In a surprising revelation, NASA scientists claim that solar storms caused by the Coronal Mass Ejection (CME) could cause erosion to the surface of the moon. This was claimed after a new set of computer simulations conducted by NASA scientists.

This could also result in atmospheric loss for planets like Mars that are not protected by a global magnetic field.

Rosemary Killen of NASA’s Goddard Space Flight Centre, Greenbelt is leading the research  as head of the Dynamic Response of the Environment at the Moon (DREAM) which is a project of the NASA Lunar Science Institute.

CMEs are intense gust produced by a normal solar wind. These gusts diffuse a shower of electrically conductive gas plasma that Sun blows from its surface to outer space.
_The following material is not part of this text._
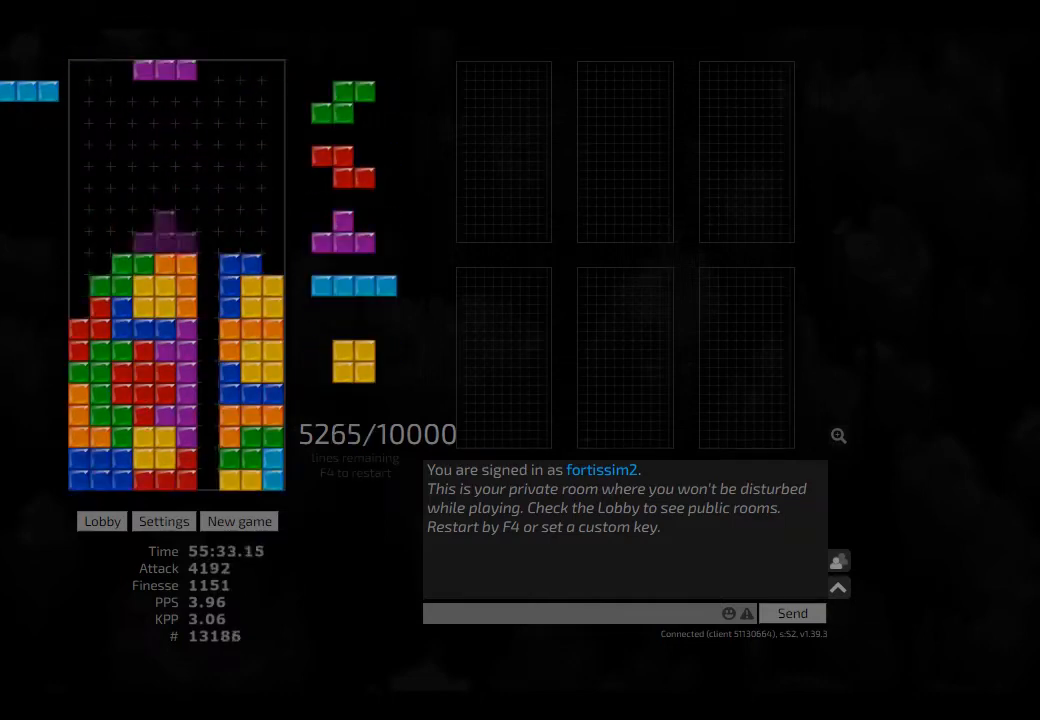
{"keys": [], "events": [[41, "hl", "down"], [83, "left", "down"], [125, "cw", "down"], [166, "hd", "up"], [166, "hl", "up"], [208, "cw", "up"], [208, "hd", "down"], [333, "hd", "up"], [333, "left", "up"], [375, "cw", "down"], [416, "cw", "up"]]}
Billion tons of plasma can be contained inside a strong SME and they move at around
million miles an hour.

Because of its tenous surroundings, moon is in the exosphere and is vulnerable to the effects of CME. The plasma from these gusts affect the lunar surface and the atoms on moon’s surface are ejected in a process known as ‘sputtering’.

"We found that when this massive cloud of plasma strikes the moon, it acts like a sandblaster and easily removes volatile material from the surface," said William Farrell, DREAM team lead at NASA Goddard. "The model predicts 100 to 200 tons of lunar material
— the equivalent of 10 dump truck loads — could be stripped off the lunar surface during the typical 2-day passage of a CME."

The effects of CME’s interaction with moon were never predicted before this research.

Intense heat, radiation or removal of electrons from the atoms in a gas create plasma. Due to its intense temperature, forms of free ions and the solar wind plasmas are emitted.

"Sputtering is among the top five processes that create the moon’s exosphere under normal solar conditions, but our model predicts that during a CME, it becomes the dominant method by far, with up to 50 times the yield of the other methods," says Killen,
lead author of a paper on this research appearing in a special issue of the Journal of Geophysical Research Planets.

NASA’s Lunar Atmosphere And Dust Environment Explorer (LADEE) — a lunar orbiter mission scheduled to launch in 2013 — will be able to test their predictions. The strong sputtering effect should kick lunar surface atoms to LADEE’s orbital altitude, around
20 to 50 kilometers (about 12.4 to 31 miles), so the spacecraft will see them increase in abundance.